▶ **Provided data**:
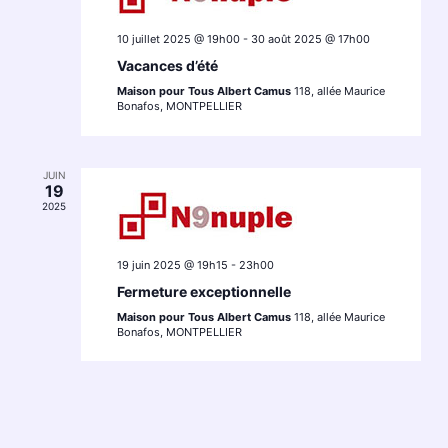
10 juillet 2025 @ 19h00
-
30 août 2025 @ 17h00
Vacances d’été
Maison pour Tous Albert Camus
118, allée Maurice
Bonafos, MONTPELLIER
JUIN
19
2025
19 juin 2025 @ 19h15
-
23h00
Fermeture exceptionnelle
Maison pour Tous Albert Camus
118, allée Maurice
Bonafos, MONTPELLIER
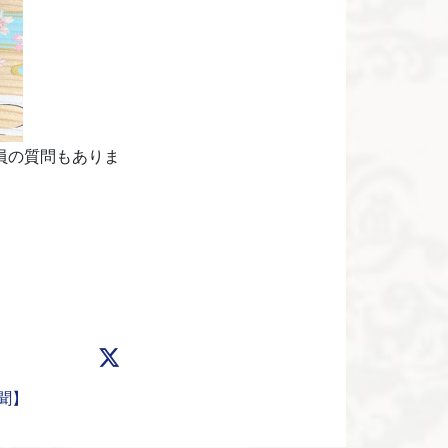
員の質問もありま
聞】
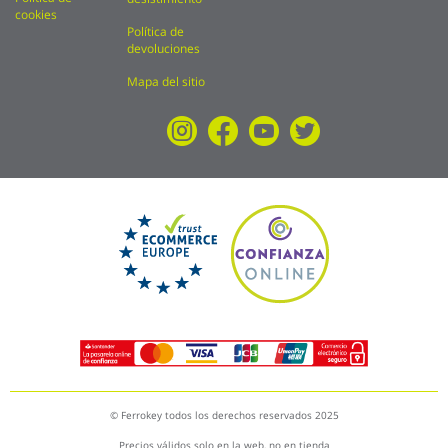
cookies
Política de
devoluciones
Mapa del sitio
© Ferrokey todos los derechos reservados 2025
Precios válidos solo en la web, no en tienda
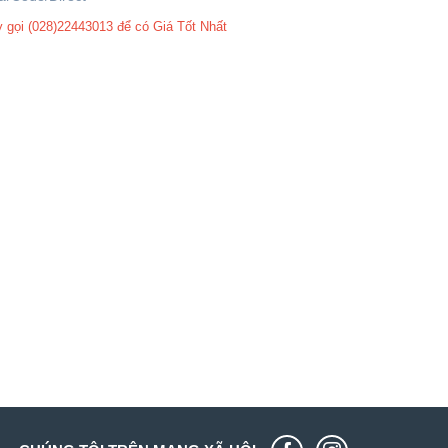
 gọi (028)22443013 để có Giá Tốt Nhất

...

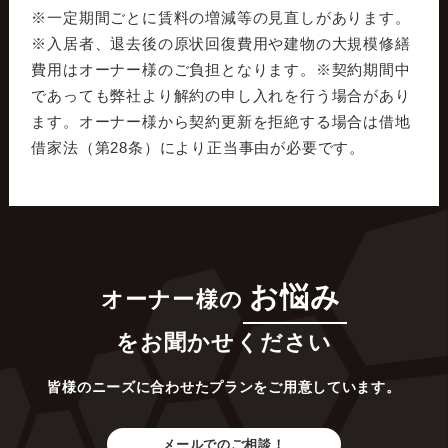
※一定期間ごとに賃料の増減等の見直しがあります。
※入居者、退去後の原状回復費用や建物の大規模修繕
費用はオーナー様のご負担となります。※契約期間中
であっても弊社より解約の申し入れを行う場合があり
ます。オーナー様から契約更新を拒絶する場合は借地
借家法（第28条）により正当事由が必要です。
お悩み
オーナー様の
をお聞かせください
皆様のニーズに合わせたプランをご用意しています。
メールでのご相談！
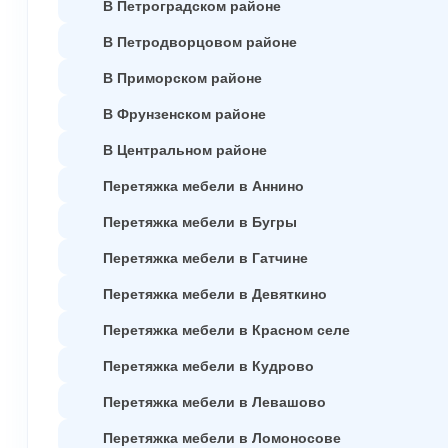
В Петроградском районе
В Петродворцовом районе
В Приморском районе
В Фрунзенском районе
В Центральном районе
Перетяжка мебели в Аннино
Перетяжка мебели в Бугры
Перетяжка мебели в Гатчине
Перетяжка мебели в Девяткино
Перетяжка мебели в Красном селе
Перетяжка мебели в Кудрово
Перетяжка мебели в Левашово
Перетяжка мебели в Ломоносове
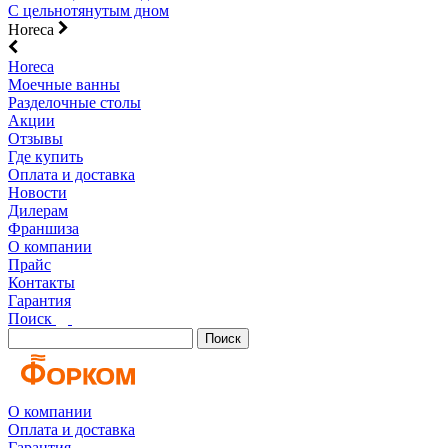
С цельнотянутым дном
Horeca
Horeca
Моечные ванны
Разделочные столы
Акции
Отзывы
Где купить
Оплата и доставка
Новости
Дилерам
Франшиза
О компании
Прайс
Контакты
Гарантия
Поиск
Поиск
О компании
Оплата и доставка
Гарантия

==

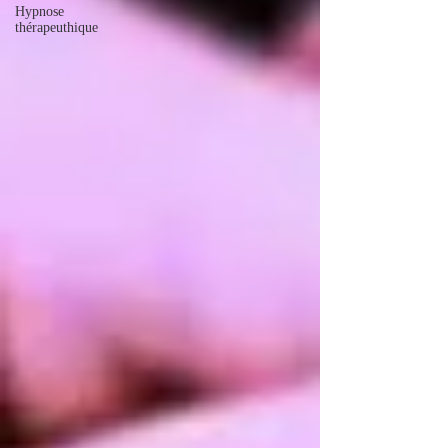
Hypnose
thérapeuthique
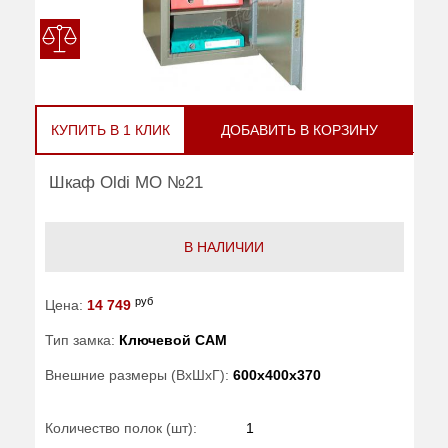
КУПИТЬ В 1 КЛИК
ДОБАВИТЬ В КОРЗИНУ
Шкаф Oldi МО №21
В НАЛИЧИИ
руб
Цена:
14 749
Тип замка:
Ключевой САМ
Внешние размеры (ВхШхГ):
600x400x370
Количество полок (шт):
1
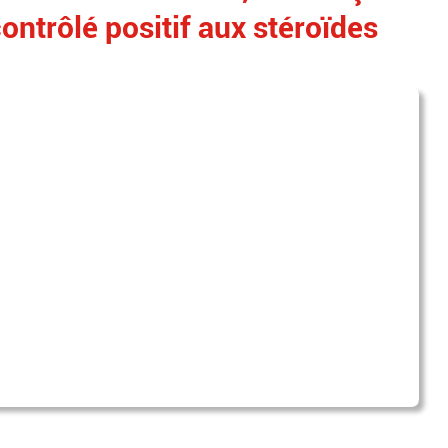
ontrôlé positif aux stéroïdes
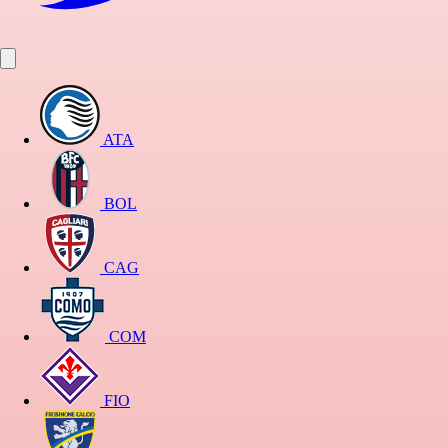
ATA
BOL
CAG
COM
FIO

▶ **About this exercise**:
Above are some entries. Restate word for word the lines from the one holding "30 août 2025 @ 17h00" through the one holding "gọi (028)22443013 để có Giá Tốt Nhất", but not the pictures.

▶ **Written response**:
30 août 2025 @ 17h00
Vacances d’été
Maison pour Tous Albert Camus
118, allée Maurice
Bonafos, MONTPELLIER
JUIN
19
2025
19 juin 2025 @ 19h15
-
23h00
Fermeture exceptionnelle
Maison pour Tous Albert Camus
118, allée Maurice
Bonafos, MONTPELLIER
員の質問もありま
聞】
cookies
Política de
devoluciones
Mapa del sitio
© Ferrokey todos los derechos reservados 2025
Precios válidos solo en la web, no en tienda
 gọi (028)22443013 để có Giá Tốt Nhất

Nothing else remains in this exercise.